**Task requirements**. Copy word for word the lines in the entries below, starting at the line that has "Pääkirjoitukset" and stopping after the line that has "kirjoittaa Toni Kokkone".

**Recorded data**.
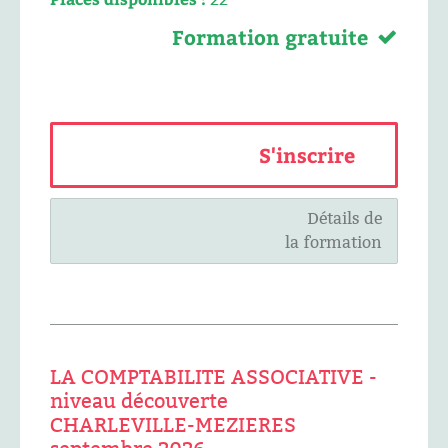
Formation gratuite
S'inscrire
Détails de
la formation
LA COMPTABILITE ASSOCIATIVE -
niveau découverte
CHARLEVILLE-MEZIERES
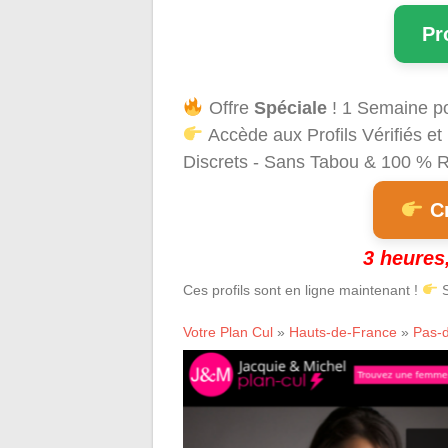
Pr
Offre
Spéciale
! 1 Semaine p
Accède aux Profils Vérifiés 
Discrets - Sans Tabou & 100 % Ré
Cr
3 heures,
Ces profils sont en ligne maintenant !
S
Votre Plan Cul
»
Hauts-de-France
»
Pas-d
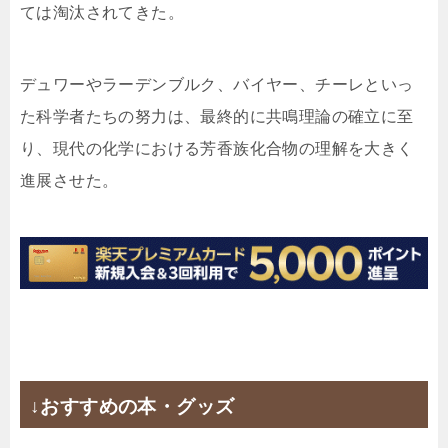
ては淘汰されてきた。
デュワーやラーデンブルク、バイヤー、チーレといっ
た科学者たちの努力は、最終的に共鳴理論の確立に至
り、現代の化学における芳香族化合物の理解を大きく
進展させた。
↓おすすめの本・グッズ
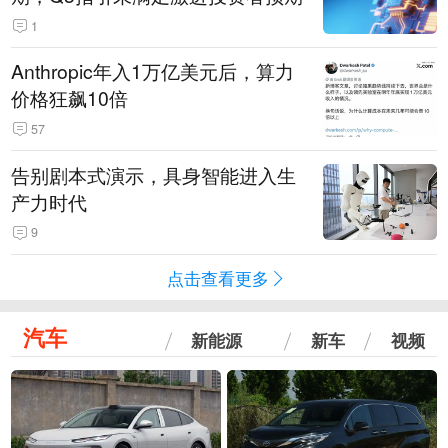
1
Anthropic年入1万亿美元后，算力
价格狂飙10倍
57
告别剧本式演示，具身智能进入生
产力时代
9
点击查看更多
汽车
新能源
新车
视频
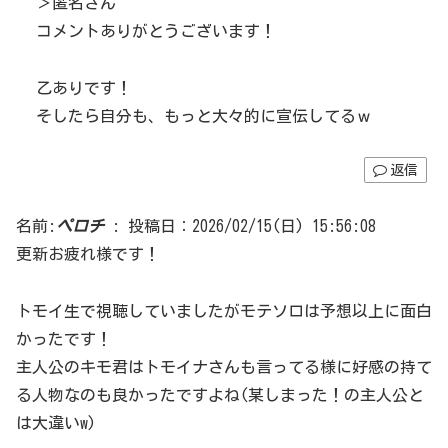
＞匿名さん
コメントありがとうございます！
乙ありです！
そしたら自分も、もっと大々的に宣伝してるｗ
返信
名前:
ペロチ
:
投稿日：2026/02/15(日) 15:56:08
更新お疲れ様です！
トモイ生で視聴していましたがモテソロは予想以上に面白
かったです！
主人公のキモ君はトモイナさんも言ってる様に好感の持て
る人物なのも良かったですよね(某しまった！の主人公と
は大違いw)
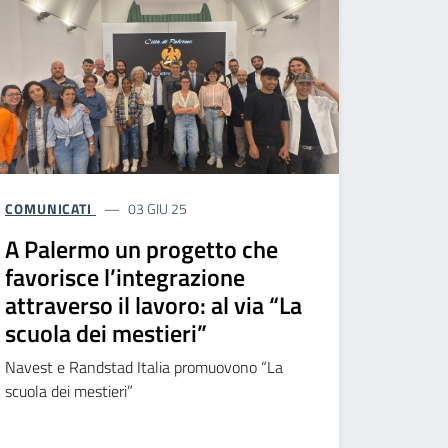
COMUNICATI
03 GIU 25
A Palermo un progetto che
favorisce l’integrazione
attraverso il lavoro: al via “La
scuola dei mestieri”
Navest e Randstad Italia promuovono “La
scuola dei mestieri”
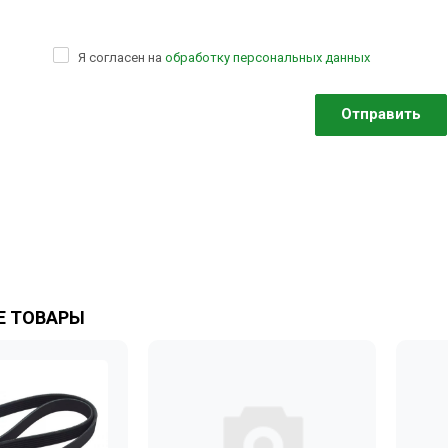
Я согласен на
обработку персональных данных
 ТОВАРЫ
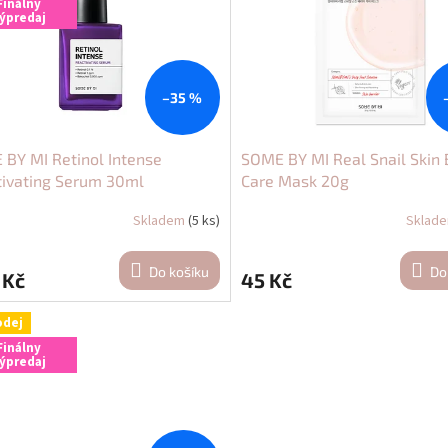
Finálny
ýpredaj
–35 %
BY MI Retinol Intense
SOME BY MI Real Snail Skin 
ivating Serum 30ml
Care Mask 20g
Skladem
(5 ks)
Sklad
Do košíku
Do
 Kč
45 Kč
odej
Finálny
ýpredaj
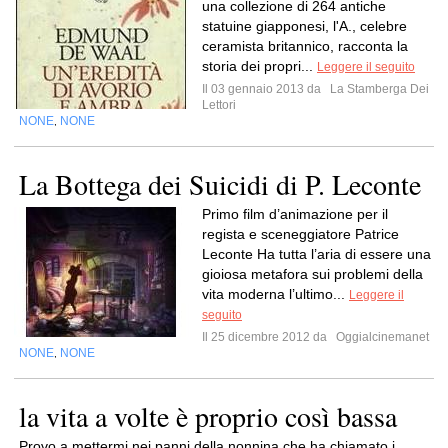
una collezione di 264 antiche
statuine giapponesi, l'A., celebre
ceramista britannico, racconta la
storia dei propri...
Leggere il seguito
Il 03 gennaio 2013 da
La Stamberga Dei
Lettori
NONE
NONE
,
La Bottega dei Suicidi di P. Leconte
Primo film d’animazione per il
regista e sceneggiatore Patrice
Leconte Ha tutta l’aria di essere una
gioiosa metafora sui problemi della
vita moderna l’ultimo...
Leggere il
seguito
Il 25 dicembre 2012 da
Oggialcinemanet
NONE
NONE
,
la vita a volte è proprio così bassa
Provo a mettermi nei panni della nonnina che ha chiamato i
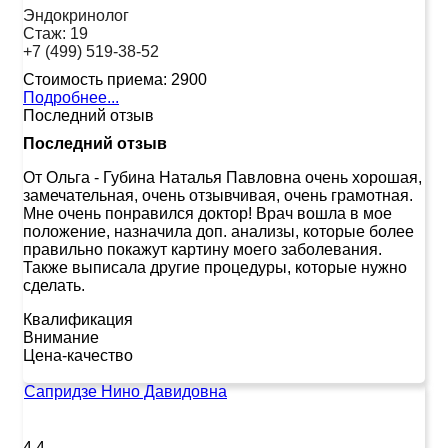
Эндокринолог
Стаж:
19
+7 (499) 519-38-52
Стоимость приема:
2900
Подробнее...
Последний отзыв
Последний отзыв
От Ольга
-
Губина Наталья Павловна очень хорошая,
замечательная, очень отзывчивая, очень грамотная.
Мне очень понравился доктор! Врач вошла в мое
положение, назначила доп. анализы, которые более
правильно покажут картину моего заболевания.
Также выписала другие процедуры, которые нужно
сделать.
Квалификация
Внимание
Цена-качество
Сапридзе Нино Давидовна
4.4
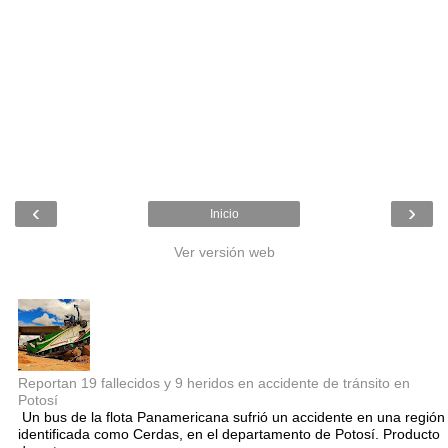
‹
›
Inicio
Ver versión web
Entradas populares
Reportan 19 fallecidos y 9 heridos en accidente de tránsito en
Potosí
Un bus de la flota Panamericana sufrió un accidente en una región
identificada como Cerdas, en el departamento de Potosí. Producto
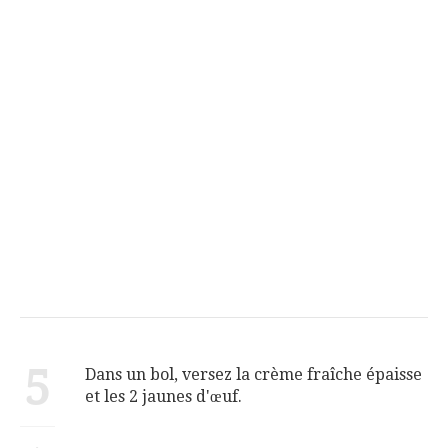
5
Dans un bol, versez la crème fraîche épaisse
et les 2 jaunes d'œuf.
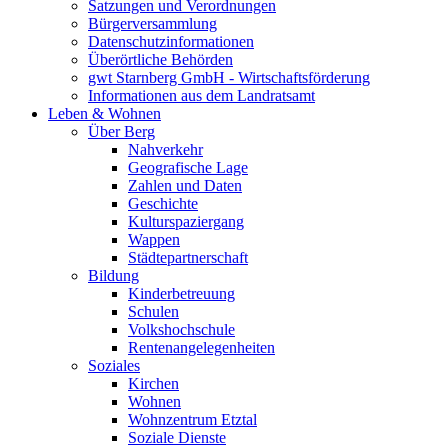
Satzungen und Verordnungen
Bürgerversammlung
Datenschutzinformationen
Überörtliche Behörden
gwt Starnberg GmbH - Wirtschaftsförderung
Informationen aus dem Landratsamt
Leben & Wohnen
Über Berg
Nahverkehr
Geografische Lage
Zahlen und Daten
Geschichte
Kulturspaziergang
Wappen
Städtepartnerschaft
Bildung
Kinderbetreuung
Schulen
Volkshochschule
Rentenangelegenheiten
Soziales
Kirchen
Wohnen
Wohnzentrum Etztal
Soziale Dienste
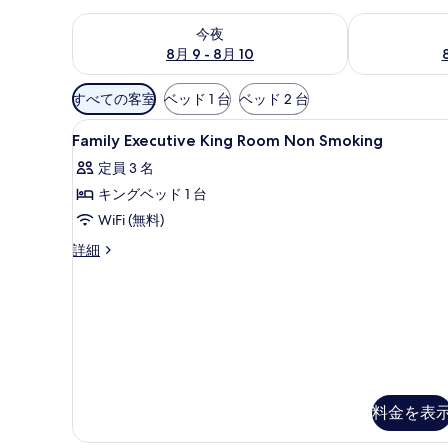
今夜 8月 9 - 8月 10 の空室状況をチェック
明日 8月 10 
今夜
8月 9 - 8月 10
利
すべての客室
ベッド 1 台
ベッド 2 台
用
Family
高級寝具、ミニバー、セーフティ
可
2
Family Executive King Room Non Smoking
Executive
能
定員 3 名
King
な
キングベッド 1 台
Room
客
Non
WiFi (無料)
室
Smoking
の
Family
詳細
の
絞
Executive
King
り
す
Room
込
べ
Non
み
Smoking
て
条
の
の
詳
件
細
写
料金を表
真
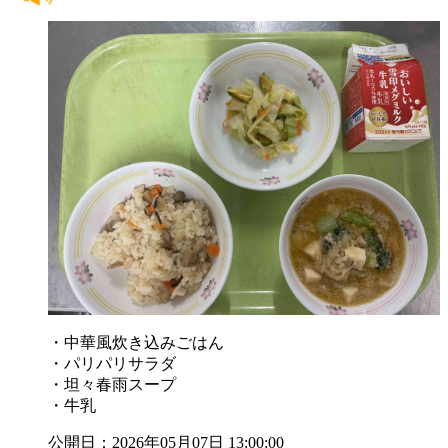
・中華風炊き込みごはん
・パリパリサラダ
・坦々春雨スープ
・牛乳
公開日：2026年05月07日 13:00:00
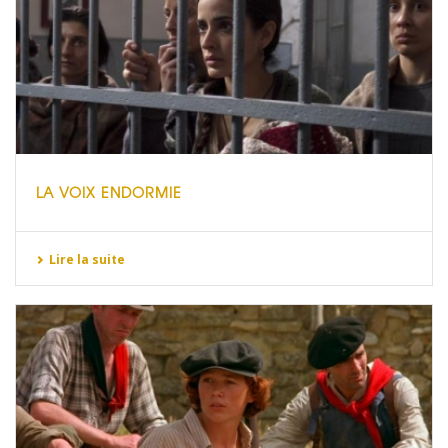
LA VOIX ENDORMIE
Lire la suite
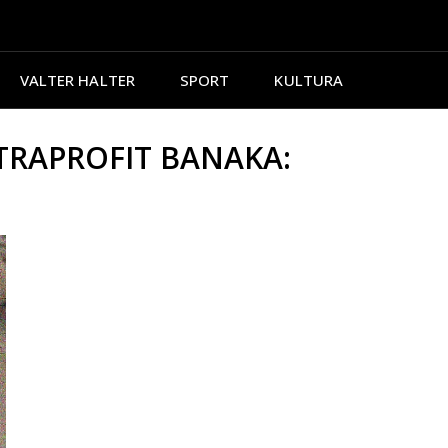
VALTER HALTER
SPORT
KULTURA
STRAPROFIT BANAKA:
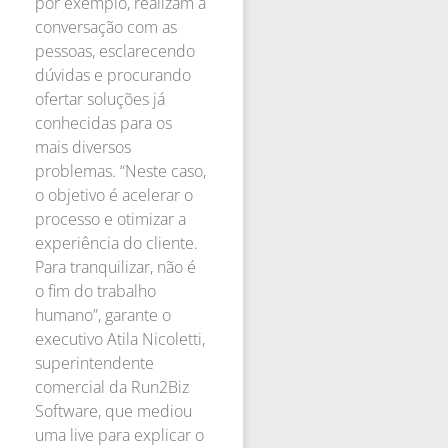
por exemplo, realizam a
conversação com as
pessoas, esclarecendo
dúvidas e procurando
ofertar soluções já
conhecidas para os
mais diversos
problemas. “Neste caso,
o objetivo é acelerar o
processo e otimizar a
experiência do cliente.
Para tranquilizar, não é
o fim do trabalho
humano”, garante o
executivo Atila Nicoletti,
superintendente
comercial da Run2Biz
Software, que mediou
uma live para explicar o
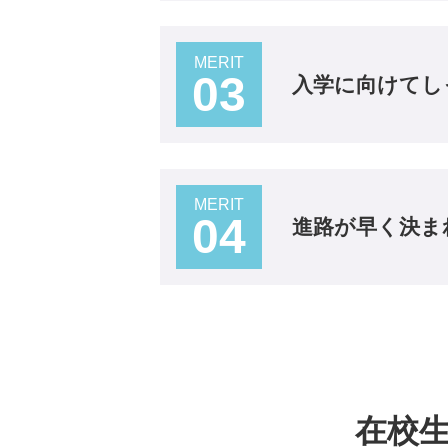
MERIT
03
入学に向けてし
MERIT
04
進路が早く決ま
在校生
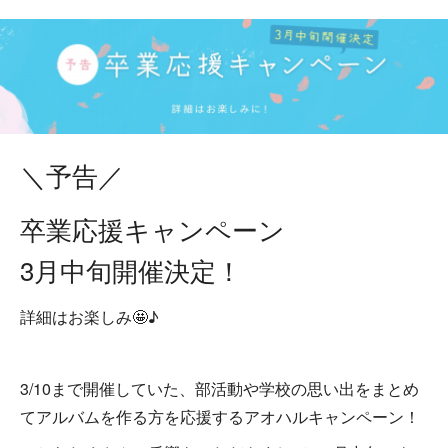
＼予告／
卒業応援キャンペーン
3月中旬開催決定！
詳細はお楽しみ🤩♪
3/10まで開催していた、部活動や学校の思い出をまとめ
てアルバムを作る方を応援するアオハルキャンペーン！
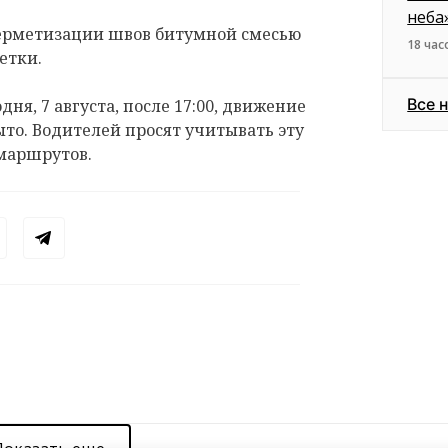
неба
герметизации швов битумной смесью
18 час
етки.
Все 
дня, 7 августа, после 17:00, движение
ыто. Водителей просят учитывать эту
маршрутов.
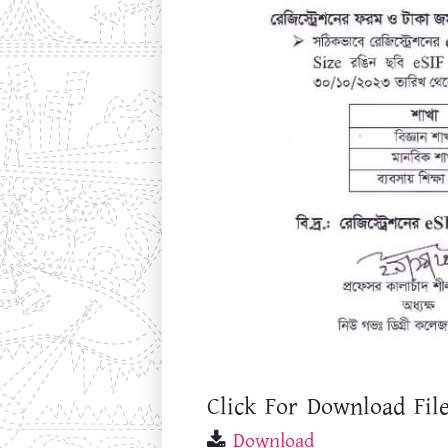
Click For Download File
Download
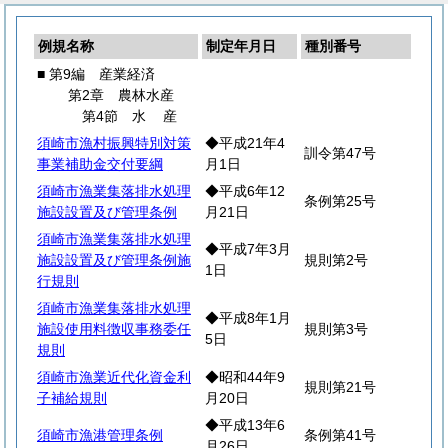
例規名称
制定年月日
種別番号
■ 第9編 産業経済
第2章 農林水産
第4節
水
産
須崎市漁村振興特別対策
◆平成21年4
訓令第47号
事業補助金交付要綱
月1日
須崎市漁業集落排水処理
◆平成6年12
条例第25号
施設設置及び管理条例
月21日
須崎市漁業集落排水処理
◆平成7年3月
施設設置及び管理条例施
規則第2号
1日
行規則
須崎市漁業集落排水処理
◆平成8年1月
施設使用料徴収事務委任
規則第3号
5日
規則
須崎市漁業近代化資金利
◆昭和44年9
規則第21号
子補給規則
月20日
◆平成13年6
須崎市漁港管理条例
条例第41号
月26日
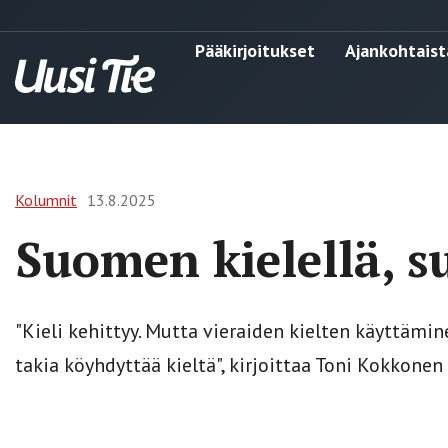
Pääkirjoitukset
Ajankohtaist
Kolumnit
13.8.2025
Suomen kielellä, s
"Kieli kehittyy. Mutta vieraiden kielten käyttämi
takia köyhdyttää kieltä", kirjoittaa Toni Kokkone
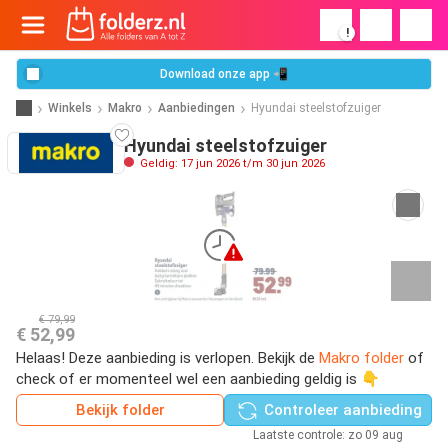
!
Download onze app 📲
Winkels
Makro
Aanbiedingen
Hyundai steelstofzuiger
Hyundai steelstofzuiger
Geldig: 17 jun 2026 t/m 30 jun 2026
€ 79,99
€ 52,99
Helaas! Deze aanbieding is verlopen. Bekijk de
Makro folder
of
check of er momenteel wel een aanbieding geldig is 👇
Bekijk folder
Controleer aanbieding
Laatste controle: zo 09 aug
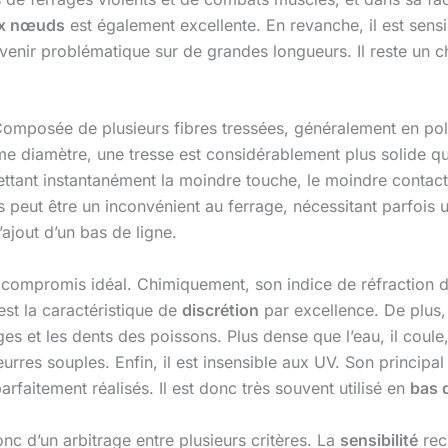
ux nœuds
est également excellente. En revanche, il est sens
venir problématique sur de grandes longueurs. Il reste un c
 Composée de plusieurs fibres tressées, généralement en po
e diamètre, une tresse est considérablement plus solide qu
mettant instantanément la moindre touche, le moindre contact
is peut être un inconvénient au ferrage, nécessitant parfois 
’ajout d’un bas de ligne.
ompromis idéal. Chimiquement, son indice de réfraction de l
est la caractéristique de
discrétion
par excellence. De plus, 
es et les dents des poissons. Plus dense que l’eau, il coule
rres souples. Enfin, il est insensible aux UV. Son principal d
arfaitement réalisés. Il est donc très souvent utilisé en
bas 
c d’un arbitrage entre plusieurs critères. La
sensibilité
rec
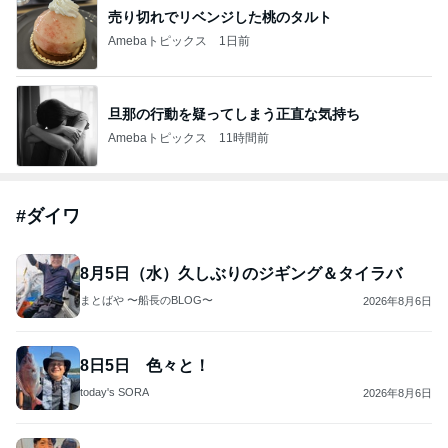
売り切れでリベンジした桃のタルト
Amebaトピックス
1日前
旦那の行動を疑ってしまう正直な気持ち
Amebaトピックス
11時間前
#
ダイワ
8月5日（水）久しぶりのジギング＆タイラバ
まとばや 〜船長のBLOG〜
2026年8月6日
8日5日 色々と！
today's SORA
2026年8月6日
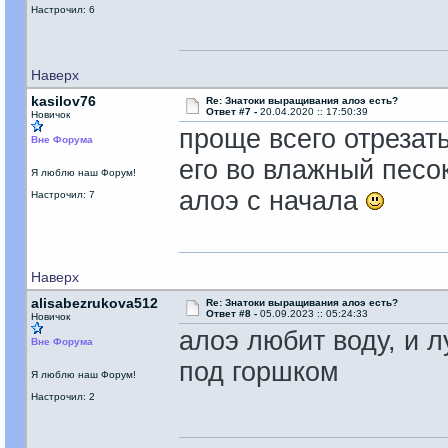
Настрочил: 6
Наверх
kasilov76
Re: Знатоки выращивания алоэ есть?
Ответ #7 -
20.04.2020 :: 17:50:39
Новичок
проще всего отрезать
Вне Форума
его во влажный песо
Я люблю наш Форум!
алоэ с начала
Настрочил: 7
Наверх
alisabezrukova512
Re: Знатоки выращивания алоэ есть?
Ответ #8 -
05.09.2023 :: 05:24:33
Новичок
алоэ любит воду, и л
Вне Форума
под горшком
Я люблю наш Форум!
Настрочил: 2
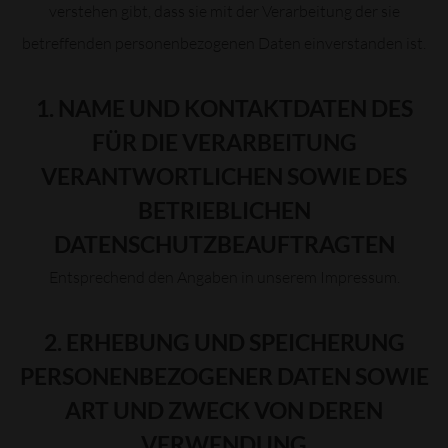
verstehen gibt, dass sie mit der Verarbeitung der sie
betreffenden personenbezogenen Daten einverstanden ist.
1. NAME UND KONTAKTDATEN DES
FÜR DIE VERARBEITUNG
VERANTWORTLICHEN SOWIE DES
BETRIEBLICHEN
DATENSCHUTZBEAUFTRAGTEN
Entsprechend den Angaben in unserem Impressum.
2. ERHEBUNG UND SPEICHERUNG
PERSONENBEZOGENER DATEN SOWIE
ART UND ZWECK VON DEREN
VERWENDUNG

**Result of this task**.
Pääkirjoitukset
Ajankohtaist
Kolumnit
13.8.2025
Suomen kielellä, s
"Kieli kehittyy. Mutta vieraiden kielten käyttämi
takia köyhdyttää kieltä", kirjoittaa Toni Kokkone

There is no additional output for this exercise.